Das ist sozusagen ein weiteres Recht, das wir haben, dass jeder, der eine Verantwortung übernimmt – bis zur höchsten Ebene – von unten nach oben schrittweise gewählt wird. Unser Präsident, Raúl Castro Ruz, hat bei seinem ersten Amtsantritt gesagt, dass er diese Funktion für zwei Perioden wahrnehmen wird. Damit war völlig klar, dass dann auch Wahlen stattfinden werden. In diesem Zusammenhang erinnere ich immer gerne daran, dass Fidel in vollem Bewusstsein seiner Aufgaben und seiner Fähigkeiten gesagt hat, dass er nicht wieder zur Präsidentschaftswahl kandidieren wird und wir Kubaner selber gefragt haben, "Was machen wir jetzt bloß, wenn Fidel nicht mehr der Staatschef ist?". Fidel hat aber entspannt und offen dargelegt, dass es Zeit war, jemand anderem die Führung des Landes zu übertragen und dass die nachfolgenden Generationen entsprechend auf diese Aufgabe vorbereitet werden müssen. Das zeigt, dass er volles Vertrauen in die Kubanerinnen und Kubaner hatte.
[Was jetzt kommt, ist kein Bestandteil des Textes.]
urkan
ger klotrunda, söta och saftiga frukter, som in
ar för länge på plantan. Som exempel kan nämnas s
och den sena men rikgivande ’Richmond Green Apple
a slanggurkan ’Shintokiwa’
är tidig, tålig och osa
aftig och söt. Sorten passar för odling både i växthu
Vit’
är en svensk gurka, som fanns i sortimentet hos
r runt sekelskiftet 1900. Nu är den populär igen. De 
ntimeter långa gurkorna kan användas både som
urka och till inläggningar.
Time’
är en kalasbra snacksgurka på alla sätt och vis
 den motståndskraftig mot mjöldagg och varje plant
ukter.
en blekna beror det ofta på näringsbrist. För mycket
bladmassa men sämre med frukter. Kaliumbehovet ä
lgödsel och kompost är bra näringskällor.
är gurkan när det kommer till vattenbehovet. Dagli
Außerhalb des Landes haben die Medien, die internationale Presse, ganz große Nebelkerzen geworfen und Fragen gestellt, wie es denn nun weitergehen soll. Die Mittel, die die USA für subversive Aktionen gerade unter der Jugend bereit stellen, sind zu diesem Zeitpunkt in die Höhe geschossen. Trotzdem hat Kuba seinen demokratischen Prozess ganz normal weitergeführt.

In der jetzt auslaufenden Legislaturperiode ist es so, dass von den 605 Abgeordneten 338 das erste Mal im Parlament und knapp 41 Prozent im Alter zwischen 18 und 35 Jahren sind. Das Durchschnittsalter der Parlamentsabgeordneten beträgt 49 Jahre, das heißt, wir haben ein junges Parlament. Für eine Bevölkerung von knapp 12 Millionen Einwohnern ist es ein Riesenparlament, aber darin sind auch alle Lebenswirklichkeiten Kubas vertreten.

Man muss hervorheben, dass wir für die anstehenden Wahlen vier Kandidaten haben, die aus dem nichtstaatlichen Bereich kommen, den viele als "Privatwirtschaft" bezeichnen. Auch sie werden also ihre Vertreter im Parlament haben. Und ich glaube, was Kuba bis heute besonders prägt und auszeichnet, ist die Solidarität der Menschen untereinander, eine Solidarität, die über den Unterschieden steht.

Manchmal werde ich gefragt ob Kuba eine Diktatur ist. Ja, wir haben die Diktatur des Volkes. Ich glaube, dass deswegen Fidel immer "Diktator" genannt wurde, weil er dem Volk das Handwerkszeug gegeben hat, sich zu verteidigen: Die Bildung. Weil er den Menschen beigebracht hat zu denken. Und das ist für jede Art von Staatsführung eine Herausforderung, weil die Menschen sich ihre eigene Meinung bilden, weil sie bessere Kenntnisse über die internationale Politik bekommen. Denn wir haben die Möglichkeit, Vergleiche zu ziehen mit der ganzen Welt. Das ist die Bildung und die Anleitung zum Denken und Handeln, die wir von unserer Regierung bekommen haben.

Wir wären sehr naiv, wenn wir zuließen, dass man unser kubanisches System kaputtmacht. Die Stärke Kubas besteht darin, dass Probleme festgestellt und kubanische Lösungen dafür gefunden werden – und es gibt viele Probleme, für die wir eine Lösung brauchen.